Avec son air de chef des lutins smart, en un instant, Cyril Maisonnave te fait entrer en joyeuse poésie. A Paris, au Cristal Room Baccarat et chez Amelie, Maison d’art, à Nantes, La Ciotat ou Lisbonne, ses trésors enchantent salons et galeries. Mais comment est-il devenu designer tricoteur, créateur de couverts tricotés en métal qui n’ont a priori d’autre vocation que d’être beaux?
De fourchettes, de cuillères, de couteaux qu’en prenant en main on est tout étonné de trouver si souples, tout mous? Sa chatte Tricote pelotonnée sur le canapé, il commence son récit : après le divorce, vers 7-8 ans, il va vivre chez ses grands-parents, Dédé et Dédette. Toute jeune, à l’époque du charleston, Dédette a été brodeuse dans un atelier où on cousait les robes de l’Alcazar, dont celles de Mistinguett. Cependant, dans ce milieu très simple, s’il dit qu’il veut travailler dans la mode, Cyril sait qu’on va lui répondre : “Choisis plutôt un vrai métier.” Il enchaîne six ans de CAP de cuisine, de pâtisserie et de service militaire. Puis il devient vendeur boulevard Saint-Germain pour financer son rêve. Malchance : les directeurs de l’école de stylisme qu’il avait choisie partent avec la caisse…
Chance : sa place l’attend à l’Atelier Chardon Savard. Au moment de créer sa collection, en troisième année, il a envie de textures plus moelleuses que les draps en lin de sa grand-mère, et la directrice l’envoie apprendre à tricoter chez Isabelle Caltot. Il se revoit arriver dans sa fabuleuse maison aux murs couverts d’étagères remplies de fils de toutes couleurs et matières… Il passe styliste maille. Cyrille Chardon et Dominique Savard lui proposent alors: « Si tu veux, on achète les machines, on ouvre un atelier de tricot et tu seras le professeur. » Il a des étudiants fantastiques, mais, plus que les vêtements, l’intéresse la recherche textile. Il essaie d’autres matériaux, tel le fil de cuivre.

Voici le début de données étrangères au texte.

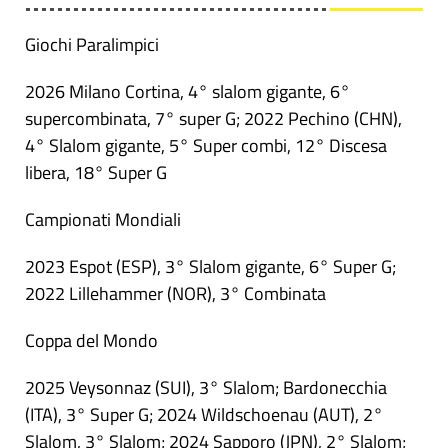
Giochi Paralimpici
2026 Milano Cortina, 4° slalom gigante, 6°
supercombinata, 7° super G; 2022 Pechino (CHN),
4° Slalom gigante, 5° Super combi, 12° Discesa
libera, 18° Super G
Campionati Mondiali
2023 Espot (ESP), 3° Slalom gigante, 6° Super G;
2022 Lillehammer (NOR), 3° Combinata
Coppa del Mondo
2025 Veysonnaz (SUI), 3° Slalom; Bardonecchia
(ITA), 3° Super G; 2024 Wildschoenau (AUT), 2°
Slalom, 3° Slalom; 2024 Sapporo (JPN), 2° Slalom;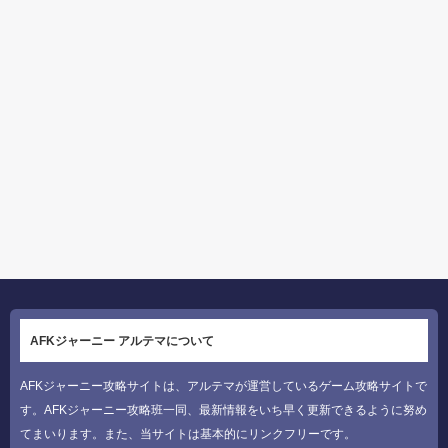
AFKジャーニー アルテマについて
AFKジャーニー攻略サイトは、アルテマが運営しているゲーム攻略サイトで
す。AFKジャーニー攻略班一同、最新情報をいち早く更新できるように努め
てまいります。また、当サイトは基本的にリンクフリーです。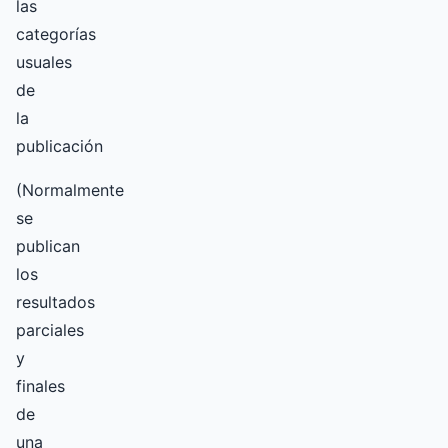
las
categorías
usuales
de
la
publicación
(Normalmente
se
publican
los
resultados
parciales
y
finales
de
una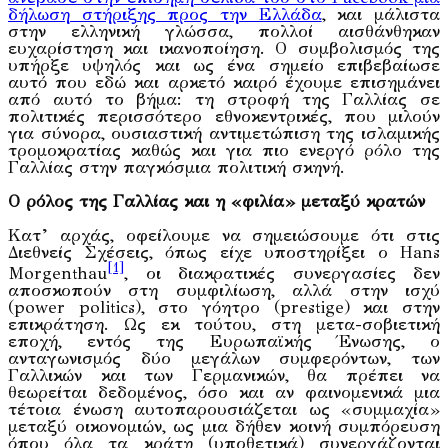
δήλωση στήριξης προς την Ελλάδα
, και μάλιστα
στην ελληνική γλώσσα, πολλοί αισθάνθηκαν
ευχαρίστηση και ικανοποίηση. Ο συμβολισμός της
υπήρξε υψηλός και ως ένα σημείο επιβεβαίωσε
αυτό που εδώ και αρκετό καιρό έχουμε επισημάνει
από αυτό το βήμα: τη στροφή της Γαλλίας σε
πολιτικές περισσότερο εθνοκεντρικές, που μιλούν
για σύνορα, ουσιαστική αντιμετώπιση της ισλαμικής
τρομοκρατίας καθώς και για πιο ενεργό ρόλο της
Γαλλίας στην παγκόσμια πολιτική σκηνή.
Ο ρόλος της Γαλλίας και η «φιλία» μεταξύ κρατών
Κατ’ αρχάς, οφείλουμε να σημειώσουμε ότι στις
Διεθνείς Σχέσεις, όπως είχε υποστηρίξει ο Hans
[1]
Morgenthau
, οι διακρατικές συνεργασίες δεν
αποσκοπούν στη συμφιλίωση, αλλά στην ισχύ
(power politics), στο γόητρο (prestige) και στην
επικράτηση. Ως εκ τούτου, στη μετα-σοβιετική
εποχή, εντός της Ευρωπαϊκής Ένωσης, ο
ανταγωνισμός δύο μεγάλων συμφερόντων, των
Γαλλικών και των Γερμανικών, θα πρέπει να
θεωρείται δεδομένος, όσο και αν φαινομενικά μια
τέτοια ένωση αυτοπαρουσιάζεται ως «συμμαχία»
μεταξύ οικονομιών, ως μια δήθεν κοινή συμπόρευση
όπου όλα τα κράτη (υποθετικά) συνεργάζονται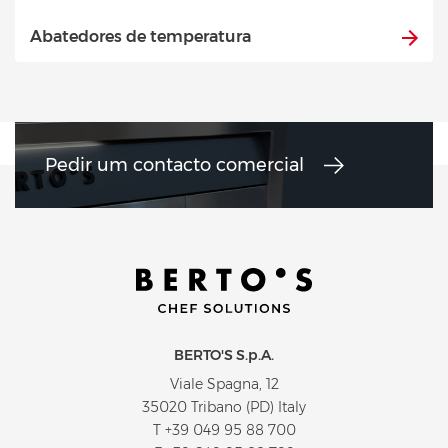
Abatedores de temperatura
Pedir um contacto comercial
BERTO'S S.p.A.
Viale Spagna, 12
35020 Tribano (PD) Italy
T
+39 049 95 88 700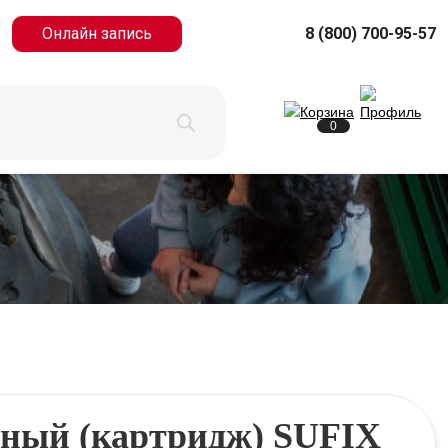
Онлайн запись
8 (800) 700-95-57
0
ный (картридж) SUFIX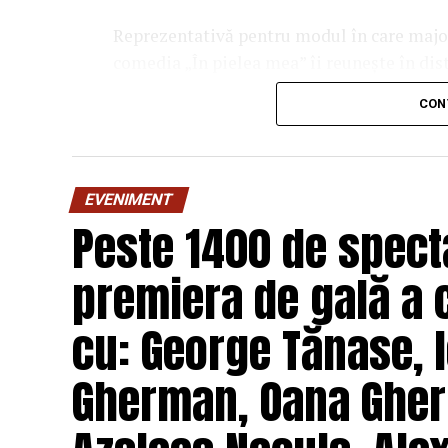
Reprezentativă pentru modul în care majori
comedia „În pielea mea” îi reunește în dis
Costache, Oana Gherman, Vlad Gherma
CON
Gabriel Vatavu, alături de Ioana Ging
O comedie savuroasă despre un „schimb de r
unui weekend, ce se dovedește un mod haio
EVENIMENT
mai bine partenerii și să renunțe la orgolii
Peste 1400 de specta
experiență de cinema relaxantă și amuzan
premiera de gală a 
Regizorul și scenaristul Paul Decu
, ab
„I.L.Caragiale” și al masteratului în regie
cu: George Tănase, I
realizarea primului său lungmetraj cu o ec
Pădurețu (imagine), Bogdan Ivanovici 
Gherman, Oana Gher
Vass (costume)
.
O comedie actuală și colorată, filmul
„În 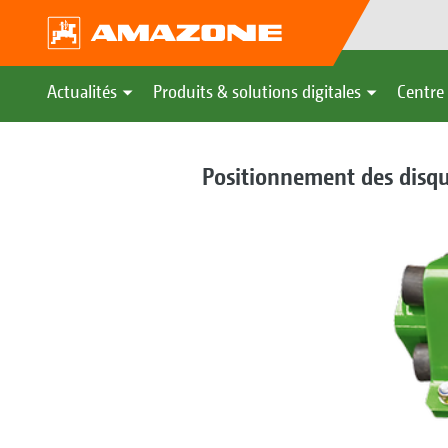
Actualités
Produits & solutions digitales
Centre 
Positionnement des disq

De fil en aiguille, il rencontre Marie-Hélène Soyer, émailleuse sur métal. Elle prépare le salon Révélations. Il lui tricote 365 feuilles d’arbre stylisées en nichrome qu’elle émaille. Installées sur des tiges à piano, avec les ombres portées par la verrière du Grand Palais, elles font grand effet. Marie-Hélène collectionne les cuillères en bois. Pour la remercier, il lui en tricote une en fil d’acier. Elle va visiter un musée d’art populaire en Bourgogne. Il l’accompagne. Là-bas, il songe au sort des merveilleuses ménagères en argent tombées en désuétude. Quand arrive le Covid, il cogite : « Si demain, il n’y a plus que quelques survivants sur Terre, que restera-t-il de nous dans 300 ans? Tout le monde se sert de couverts. On pourrait en retrouver dans des champs, entremêlés de barbelés, de poils d’animaux, ou pris dans des roches au fond des océans. » C’est cette histoire qu’il raconte : celle de couverts redécouverts, comme sortis du Titanic.
Quand il ne professe pas le tricot au Lisaa de Nantes ou ne magnifie pas des costumes d’Opéra, il crée de toutes pièces des vestiges. Il mélange inox, acier, cuivre, bronze, laiton, nichrome, avec des fils de soie, des perles de rocaille piochées dans la boîte de brodeuse de Dédette, avec des fils perlés récupérés sur des brocarts. Il les trempe dans de l’alun pour les enrober de cristaux, dans de l’eau très salée afin qu’elles s’oxydent jusqu’au vert-de-gris, ou dans du kombucha. Il les enterre, les déterre, y insère des racines, le fil orange d’une épuisette d’enfant, rouge de la rhubarbe dont il vient de cuisiner un crumble. Il ouvre des univers. Et les esprits à l’imaginaire.